Why is deleting a clone so much slower than writing one? Does it have to be? This talk will cover how ZFS clone deletion works today and why its performance is terrible in certain situations. I will present a new algorithm which addresses this problem and speeds up clone deletion by 100x. I’ll cover the design details and performance tradeoffs of the new method.

ZFS can create and modify clones (mutable copies) of large filesystems extremely quickly. These operations are fast because ZFS employs a copy-on-write strategy, meaning that all blocks of the original filesystem are shared with the clone until a block is modified. Deleting a clone is not as fast nor as simple. It requires disentangling these block dependencies, locating the blocks that belong only to the clone and are not relied upon by the original. The current clone deletion algorithm achieves this by traversing the entire block tree, ignoring sections that are still shared.
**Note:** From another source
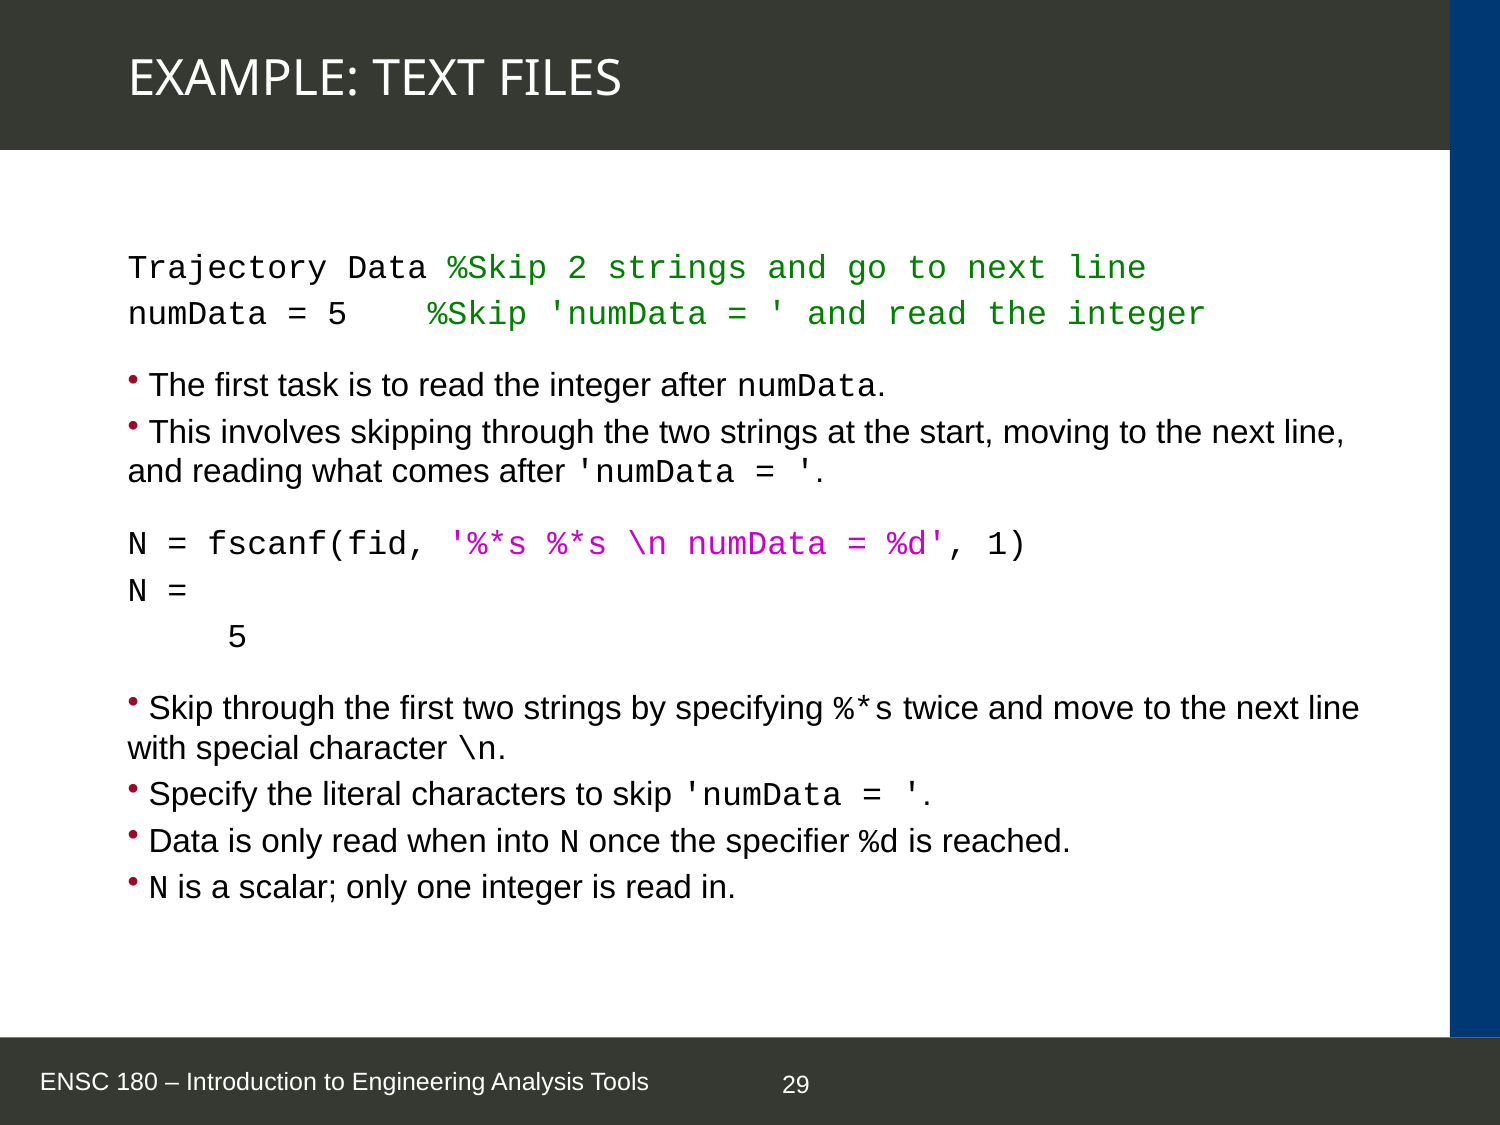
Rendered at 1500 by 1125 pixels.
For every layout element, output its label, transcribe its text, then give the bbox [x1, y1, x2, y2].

footer ENSC 180 – Introduction to Engineering Analysis Tools [24, 1057, 740, 1113]
list Trajectory Data %Skip 2 strings and go to next line numData = 5 %Skip 'numData = ' and read the integer The first task is to read the integer after numData. This involves skipping through the two strings at the start, moving to the next line, and reading what comes after 'numData = '. N = fscanf(fid, '%*s %*s \n numData = %d', 1) N = 5 Skip through the first two strings by specifying %*s twice and move to the next line with special character \n. Specify the literal characters to skip 'numData = '. Data is only read when into N once the specifier %d is reached. N is a scalar; only one integer is read in. [112, 237, 1388, 1029]
title EXAMPLE: TEXT FILES [112, 37, 1450, 138]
This talk will cover an alternate method of clone deletion: keeping track of clone blocks when they are modified so that, when it’s time to delete, the clone-specific blocks are already at hand. We see a performance gain because now deletion work is proportional to the number of clone-modified blocks, not the size of the block tree.

I’ll go over the implementation details of this algorithm and the performance gains I saw. Further, I’ll discuss how I addressed scalability concerns such as bounding the size of the block-tracking data structure, managing the new performance costs incurred at write time, and determining the point of diminishing returns when we should revert to the old method.